Jack Bogle always liked to point out that an asset class tends to return to the mean. If something had done well lately, watch out, it was likely due for some rough times and vice versa. The less you pay for a security, the better its future returns. The more you pay, the worse its future returns are likely to be. As you can see from the table, there are many times when a given asset class goes from best to worst and vice versa in a single year. Look at international stocks from 1999 to 2000 or emerging market stocks from 2007 to 2008 or bonds from 2002 to 2003 or cash from 2017 to 2018. Best to worst. Or going the other way, check out international stocks from 1994 to 1995, small value stocks from 1999 to 2000, real estate from 2006 to 2007, or emerging market stocks from 2008 to 2009. Sometimes things turn on a dime.

# 3 There is Some Momentum

Momentum is the idea that what is doing well will continue to do well, at least for a while. You can see that any given asset class doesn’t win every year, it doesn’t exactly alternate from best to worst to best again in any given period. Sometimes it has a run of good years. Like large-cap stocks in the late 1990s. Like bonds in 2000-2002. Or real estate and emerging markets in 2003-2006. Or sometimes there is a run of bad years, like bonds in 2003-2006 or international bonds in 2012-2016.

Don’t assume that just because something did poorly recently that it will do well anytime soon. Much to the chagrin of those with large international stock allocations in their portfolios (which beat US stocks every year from 2002-2007 when I was coming of age as an investor), International stocks have only outperformed US stocks in 2 of the last 9 years. As they say in the sports world, sometimes a team gets streaky.

# 4 It is Very Difficult to Predict In Advance Which Will Do Best

So when will you see return to the mean and when will you see momentum? In the words of Yoda, “Difficult to see. Always in motion is the future.” The lesson to learn there is that you need an investing plan likely to be successful that doesn’t require you to be able to predict the future. That means a fixed asset allocation. If emerging market stocks do well this year? Great, sell some and buy something else to rebalance or direct new money elsewhere. If they do poorly, buy more until your portfolio is back in balance.

# 5 Some Asset Classes are More Volatile Than Others

If you look carefully, you will see some asset classes are much more likely to be either the worst or the best asset class in any given year. If you look at the first chart above, you will see that small-cap value stocks were either best or worst 8 times in 20 years. You might be surprised to see that bonds were also either best or worst 9 times in that same 20 years. However, if you actually look at the numbers and not just the relative performance, the small-cap value stock returns ranged from + 46% to -22% while bond returns ranged from 10% to -3%. So relative performance can be volatile while absolute performance is not. And vice versa. Large Cap Value was never the best or worst asset class from 1988 to 2007, despite returns of 32% to -21%.

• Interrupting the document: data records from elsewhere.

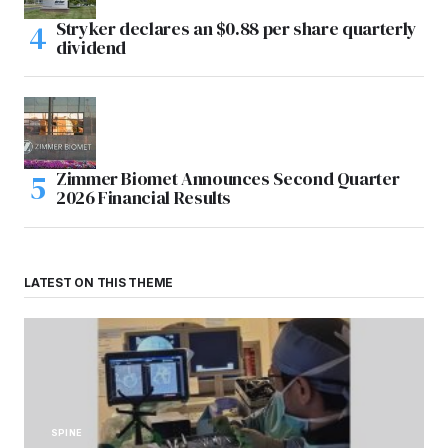
Stryker declares an $0.88 per share quarterly
dividend
Zimmer Biomet Announces Second Quarter
2026 Financial Results
LATEST ON THIS THEME
SPINE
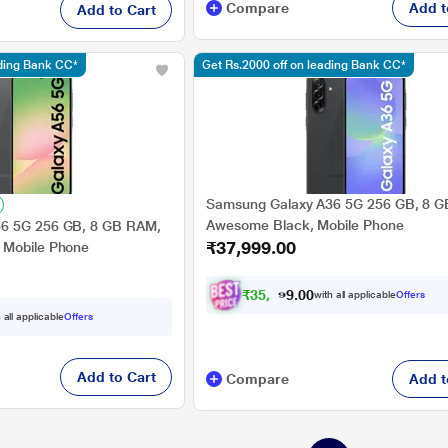
Compare
Add t
Add to Cart
ading Bank CC*
Get Rs.2000 off on leading Bank CC*
Samsung Galaxy A36 5G 256 GB, 8 
Awesome Black, Mobile Phone
6 5G 256 GB, 8 GB RAM,
₹37,999.00
 Mobile Phone
₹
3
5
,
4
9
0
9
with all applicable
Offers
0
.
 all applicable
Offers
Add to Cart
Compare
Add t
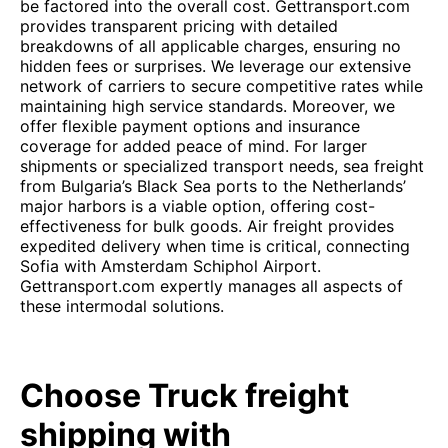
be factored into the overall cost. Gettransport.com
provides transparent pricing with detailed
breakdowns of all applicable charges, ensuring no
hidden fees or surprises. We leverage our extensive
network of carriers to secure competitive rates while
maintaining high service standards. Moreover, we
offer flexible payment options and insurance
coverage for added peace of mind. For larger
shipments or specialized transport needs, sea freight
from Bulgaria’s Black Sea ports to the Netherlands’
major harbors is a viable option, offering cost-
effectiveness for bulk goods. Air freight provides
expedited delivery when time is critical, connecting
Sofia with Amsterdam Schiphol Airport.
Gettransport.com expertly manages all aspects of
these intermodal solutions.
Choose Truck freight
shipping with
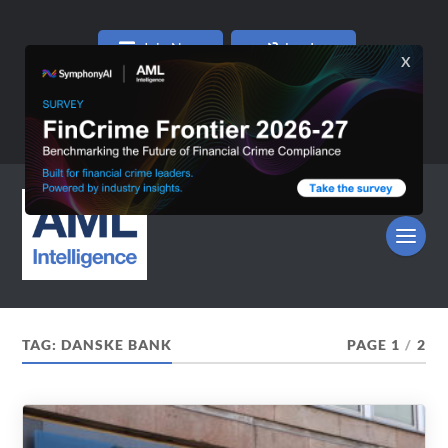
Join Now
Log In
TAG:
DANSKE BANK
PAGE 1
/
2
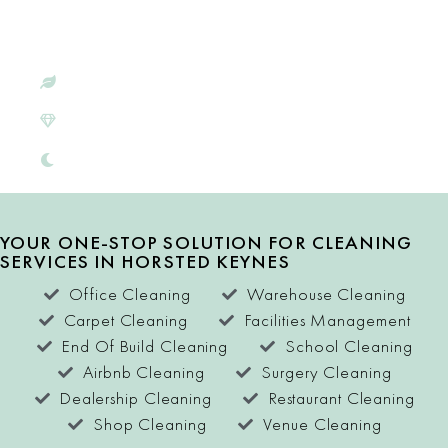
HORSTED
KEYNES
ECO-CONSCIOUS
SATISFACTION
GUARANTEE
FREE QUOTES
YOUR ONE-STOP SOLUTION FOR CLEANING
SERVICES IN HORSTED KEYNES
Office Cleaning
Warehouse Cleaning
Carpet Cleaning
Facilities Management
End Of Build Cleaning
School Cleaning
Airbnb Cleaning
Surgery Cleaning
Dealership Cleaning
Restaurant Cleaning
Shop Cleaning
Venue Cleaning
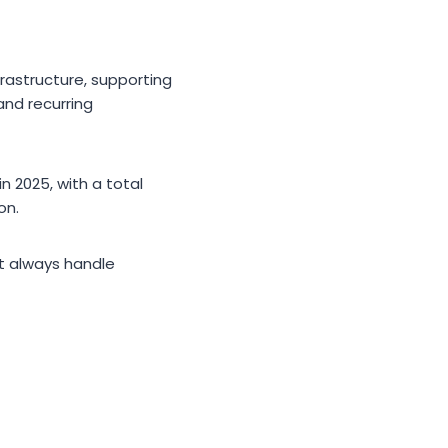
frastructure, supporting
and recurring
 2025, with a total
on.
t always handle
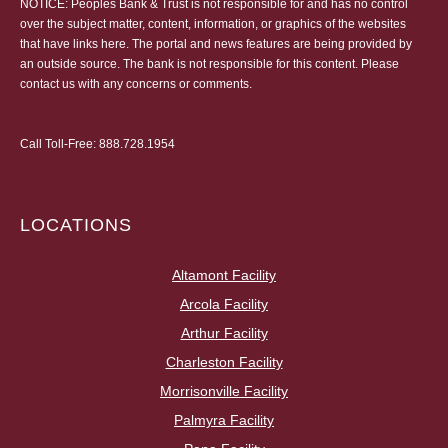
NOTICE: Peoples Bank & Trust is not responsible for and has no control
over the subject matter, content, information, or graphics of the websites
that have links here. The portal and news features are being provided by
an outside source. The bank is not responsible for this content. Please
contact us
with any concerns or comments.
Call Toll-Free:
888.728.1954
LOCATIONS
Altamont Facility
Arcola Facility
Arthur Facility
Charleston Facility
Morrisonville Facility
Palmyra Facility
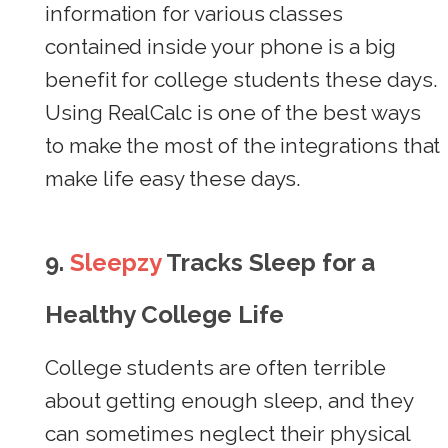
information for various classes
contained inside your phone is a big
benefit for college students these days.
Using RealCalc is one of the best ways
to make the most of the integrations that
make life easy these days.
9.
Sleepzy
Tracks Sleep for a
Healthy College Life
College students are often terrible
about getting enough sleep, and they
can sometimes neglect their physical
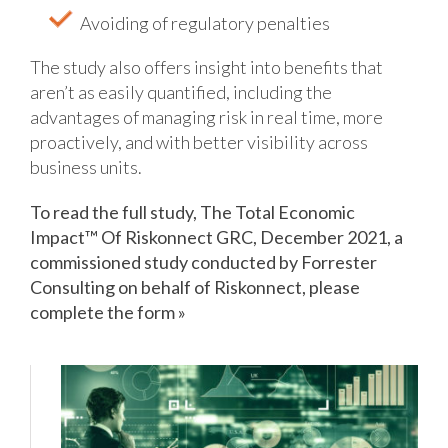
Avoiding of regulatory penalties
The study also offers insight into benefits that
aren’t as easily quantified, including the
advantages of managing risk in real time, more
proactively, and with better visibility across
business units.
To read the full study, The Total Economic
Impact™ Of Riskonnect GRC, December 2021, a
commissioned study conducted by Forrester
Consulting on behalf of Riskonnect, please
complete the form »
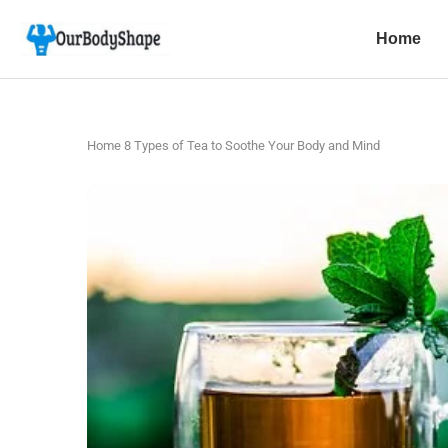
Home
Home
8 Types of Tea to Soothe Your Body and Mind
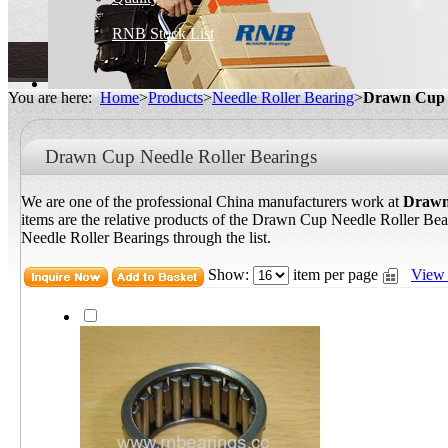
RNB Stock List
You are here:
Home
>
Products
>
Needle Roller Bearing
>
Drawn Cup N
Drawn Cup Needle Roller Bearings
We are one of the professional China manufacturers work at
Drawn
items are the relative products of the Drawn Cup Needle Roller Be
Needle Roller Bearings through the list.
Show:
item per page
View 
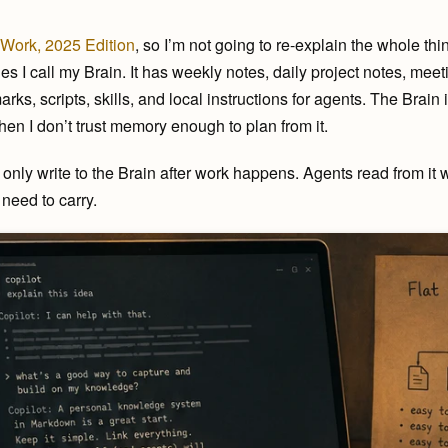
Work, 2025 Edition
, so I’m not going to re-explain the whole thi
es I call my Brain. It has weekly notes, daily project notes, meeti
s, scripts, skills, and local instructions for agents. The Brain i
 when I don’t trust memory enough to plan from it.
’t only write to the Brain after work happens. Agents read from it 
need to carry.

# 6 Some Years Are Better Than Others

You will also notice that some years everything seemed to do well, and some years almost nothing seemed to do well. Look at 1988. The worst asset class, bonds, returned 8%. In 2008 the highlight was bonds…returning 5%. In 2014, the highlight was large-cap stocks, returning 1% and just last year, cash cleaned house with a return of less than 2%. In almost half of the years, none of the asset classes had a negative return.

# 7 Diversify

The more you stare at the tables, the more lessons you may learn about a given asset class and its relationship to others. But the main lesson you should take away from a careful examination of these tables is the need for inter-asset class diversification. Putting all your money in stocks, especially one type of stocks, or bonds or real estate is a poor way to build a portfolio and, with just a little bit of bad luck, you could end up not reaching your financial goals.